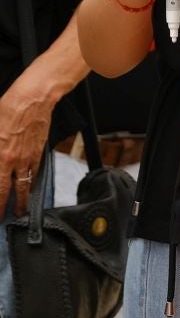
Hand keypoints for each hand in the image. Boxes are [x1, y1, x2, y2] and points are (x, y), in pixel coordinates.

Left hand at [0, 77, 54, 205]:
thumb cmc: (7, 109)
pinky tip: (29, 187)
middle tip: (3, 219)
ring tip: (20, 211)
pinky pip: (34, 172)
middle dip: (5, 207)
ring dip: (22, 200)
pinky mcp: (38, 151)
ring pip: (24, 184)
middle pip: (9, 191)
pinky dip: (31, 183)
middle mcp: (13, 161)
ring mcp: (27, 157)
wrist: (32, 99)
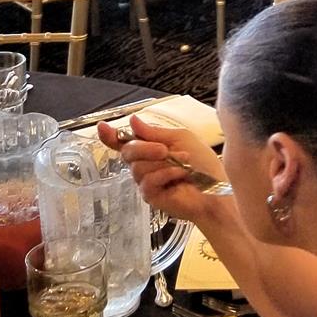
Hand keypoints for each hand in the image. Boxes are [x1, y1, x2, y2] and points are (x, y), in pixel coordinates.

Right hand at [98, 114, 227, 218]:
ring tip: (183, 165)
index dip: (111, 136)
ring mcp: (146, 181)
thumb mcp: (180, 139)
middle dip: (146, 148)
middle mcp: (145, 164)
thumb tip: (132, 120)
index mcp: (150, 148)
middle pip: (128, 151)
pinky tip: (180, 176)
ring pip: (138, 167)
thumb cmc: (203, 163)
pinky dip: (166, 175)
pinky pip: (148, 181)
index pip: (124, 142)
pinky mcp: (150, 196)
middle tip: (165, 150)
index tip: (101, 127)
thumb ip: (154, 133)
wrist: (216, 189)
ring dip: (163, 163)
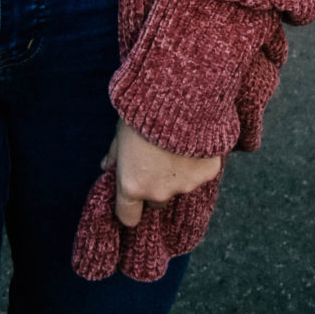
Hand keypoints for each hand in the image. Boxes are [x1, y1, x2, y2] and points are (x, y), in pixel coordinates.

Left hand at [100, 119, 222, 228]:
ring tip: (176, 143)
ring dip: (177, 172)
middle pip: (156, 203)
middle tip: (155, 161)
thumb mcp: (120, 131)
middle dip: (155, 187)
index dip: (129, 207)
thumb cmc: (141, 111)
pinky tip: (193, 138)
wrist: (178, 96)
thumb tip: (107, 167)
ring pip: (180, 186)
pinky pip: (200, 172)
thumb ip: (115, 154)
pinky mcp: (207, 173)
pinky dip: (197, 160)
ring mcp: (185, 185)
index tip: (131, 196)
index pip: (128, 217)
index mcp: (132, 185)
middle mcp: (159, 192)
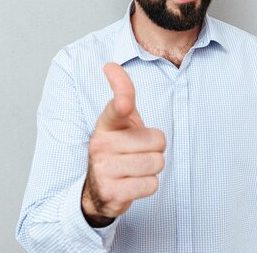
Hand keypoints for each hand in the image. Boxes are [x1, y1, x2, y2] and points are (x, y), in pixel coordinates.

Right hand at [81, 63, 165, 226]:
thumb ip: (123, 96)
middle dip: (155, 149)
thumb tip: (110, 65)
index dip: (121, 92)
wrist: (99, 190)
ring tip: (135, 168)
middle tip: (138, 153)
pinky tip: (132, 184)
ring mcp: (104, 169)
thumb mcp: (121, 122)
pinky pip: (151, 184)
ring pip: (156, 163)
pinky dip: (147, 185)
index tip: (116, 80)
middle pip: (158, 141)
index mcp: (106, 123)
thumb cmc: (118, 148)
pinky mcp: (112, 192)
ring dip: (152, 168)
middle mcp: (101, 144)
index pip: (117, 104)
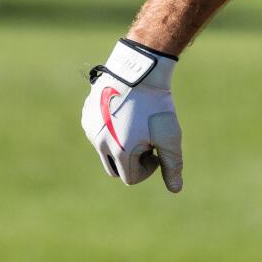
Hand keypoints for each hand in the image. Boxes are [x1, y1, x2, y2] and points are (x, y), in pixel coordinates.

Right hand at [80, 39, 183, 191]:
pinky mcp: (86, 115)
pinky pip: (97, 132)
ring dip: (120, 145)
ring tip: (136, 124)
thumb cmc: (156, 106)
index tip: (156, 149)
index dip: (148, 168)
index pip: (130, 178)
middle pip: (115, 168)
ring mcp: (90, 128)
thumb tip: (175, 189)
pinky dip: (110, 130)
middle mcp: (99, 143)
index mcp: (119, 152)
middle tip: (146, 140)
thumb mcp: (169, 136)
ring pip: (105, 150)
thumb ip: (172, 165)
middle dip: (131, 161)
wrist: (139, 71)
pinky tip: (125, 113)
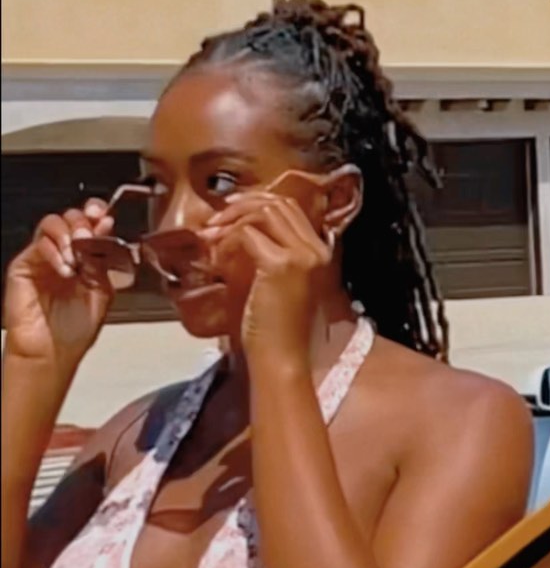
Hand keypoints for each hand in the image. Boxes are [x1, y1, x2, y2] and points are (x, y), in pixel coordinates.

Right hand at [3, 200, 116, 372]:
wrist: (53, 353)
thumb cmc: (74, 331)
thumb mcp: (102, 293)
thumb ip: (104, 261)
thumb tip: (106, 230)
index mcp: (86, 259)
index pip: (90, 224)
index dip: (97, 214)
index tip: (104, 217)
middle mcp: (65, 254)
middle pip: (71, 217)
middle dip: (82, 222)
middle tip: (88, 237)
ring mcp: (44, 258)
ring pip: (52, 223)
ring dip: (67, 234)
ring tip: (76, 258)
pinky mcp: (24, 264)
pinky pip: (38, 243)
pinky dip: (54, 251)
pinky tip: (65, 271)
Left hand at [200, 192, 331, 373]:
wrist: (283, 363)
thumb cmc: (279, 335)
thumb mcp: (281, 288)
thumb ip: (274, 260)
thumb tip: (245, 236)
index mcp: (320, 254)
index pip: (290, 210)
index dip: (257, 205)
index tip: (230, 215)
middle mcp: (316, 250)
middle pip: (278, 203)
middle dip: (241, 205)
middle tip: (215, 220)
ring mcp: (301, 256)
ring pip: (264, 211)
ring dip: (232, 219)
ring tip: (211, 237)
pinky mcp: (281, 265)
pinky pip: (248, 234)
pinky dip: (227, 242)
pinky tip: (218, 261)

===

§ **Task item**
Give back each of the records above word for word, apart from the pictures.

§ **Exercise response**
Hand keypoints for each hand in the image. Boxes are [x1, y1, x2, y2] and points are (x, y), in pixel coordinates.

Left hand at [0, 77, 54, 205]:
thumb cmc: (7, 109)
pinky tip: (29, 187)
middle tip: (3, 219)
ring tip: (20, 211)
pinky pip: (34, 172)
middle dip: (5, 207)
ring dip: (22, 200)
pinky mcp: (38, 151)
ring pip: (24, 184)
middle pip: (9, 191)
pinky dip: (31, 183)
middle mcp: (13, 161)
ring mcp: (27, 157)
wrist: (32, 99)
Hand keypoints for each hand in the image. Boxes are [x1, y1, x2, y2] and points are (x, y), in pixel coordinates.

Right hand at [98, 114, 227, 218]:
ring tip: (183, 165)
index dip: (111, 136)
ring mcp: (146, 181)
thumb mcp: (180, 139)
middle dip: (146, 148)
middle mcp: (145, 164)
thumb tip: (132, 120)
index mcp: (150, 148)
middle pip: (128, 151)
pinky tip: (180, 176)
ring pip: (138, 167)
thumb cmc: (203, 163)
pinky dip: (166, 175)
pinky pip: (148, 181)
index pip: (124, 142)
pinky mcp: (150, 196)
middle tip: (165, 150)
index tip: (101, 127)
thumb ip: (154, 133)
wrist: (216, 189)
ring dip: (163, 163)
Hand keypoints for each hand in the image. Boxes are [x1, y1, x2, y2] and points are (x, y), in pixel coordinates.

Left hand at [100, 119, 222, 228]:
ring tip: (176, 143)
ring dip: (177, 172)
middle pip: (156, 203)
middle tip: (155, 161)
thumb mcp: (120, 131)
middle dip: (155, 187)
index dip: (129, 207)
thumb cmc: (141, 111)
pinky tip: (193, 138)
wrist: (178, 96)
thumb tip: (107, 167)
ring pip: (180, 186)
pinky pip: (200, 172)
thumb ip: (115, 154)
pinky mcp: (207, 173)
pinky dip: (197, 160)
ring mcp: (185, 185)
index tip: (131, 196)
index pip: (128, 217)
index mcp: (132, 185)
middle mcp: (159, 192)
Hand keypoints for each hand in the image. Boxes are [x1, y1, x2, y2] and points are (x, y), in pixel coordinates.

Right hand at [81, 63, 165, 226]:
thumb ip: (123, 96)
middle dip: (155, 149)
thumb tip: (110, 65)
index dip: (121, 92)
wrist: (99, 190)
ring tip: (135, 168)
middle tip: (138, 153)
pinky tip: (132, 184)
ring mcp: (104, 169)
thumb mcp: (121, 122)
pinky pip: (151, 184)
ring pip: (156, 163)
pinky dip: (147, 185)
index tip: (116, 80)
middle pip: (158, 141)
index mcp: (106, 123)
thumb cmc: (118, 148)
pinky mcp: (112, 192)
ring dip: (152, 168)
middle mcp: (101, 144)
index pip: (117, 104)
Hand keypoints for each hand in the image. Boxes are [x1, y1, x2, y2] and points are (x, y), in pixel coordinates.

Right hand at [80, 39, 183, 191]:
pinky mcp: (86, 115)
pinky pip: (97, 132)
ring dip: (120, 145)
ring tip: (136, 124)
thumb cmc: (156, 106)
index tip: (156, 149)
index dip: (148, 168)
index pip: (130, 178)
middle pip: (115, 168)
ring mcp: (90, 128)
thumb tip: (175, 189)
pinky dip: (110, 130)
middle mcp: (99, 143)
index mcp: (119, 152)
middle tip: (146, 140)
thumb mcp: (169, 136)
ring pip: (105, 150)
thumb ip: (172, 165)
middle dip: (131, 161)
wrist: (139, 71)
pinky tip: (125, 113)
Hand keypoints for each hand in the image. Boxes are [x1, y1, x2, y2] and points are (x, y), in pixel coordinates.

Right hand at [3, 200, 116, 372]:
wrist: (53, 353)
thumb cmc: (74, 331)
thumb mcp: (102, 293)
thumb ip: (104, 261)
thumb tip: (106, 230)
index mcp: (86, 259)
index pip: (90, 224)
index dip: (97, 214)
index tip: (104, 217)
middle mcp: (65, 254)
middle pip: (71, 217)
middle dip: (82, 222)
middle tip: (88, 237)
ring mcp: (44, 258)
ring pip: (52, 223)
ring dip: (67, 234)
ring tip: (76, 258)
pinky mcp: (24, 264)
pinky pip: (38, 243)
pinky dip: (54, 251)
pinky tip: (65, 271)
Left hand at [200, 192, 331, 373]:
wrist: (283, 363)
thumb cmc: (279, 335)
thumb mcp: (281, 288)
thumb ip: (274, 260)
thumb tip: (245, 236)
index mcp: (320, 254)
index pip: (290, 210)
index dip: (257, 205)
index tip: (230, 215)
middle mcp: (316, 250)
middle pip: (278, 203)
middle dip: (241, 205)
middle tip: (215, 220)
ring mcp: (301, 256)
ring pip: (264, 211)
ring dip: (232, 219)
ring tip: (211, 237)
pinky mcp: (281, 265)
pinky pip: (248, 234)
pinky dip: (227, 242)
pinky tip: (218, 261)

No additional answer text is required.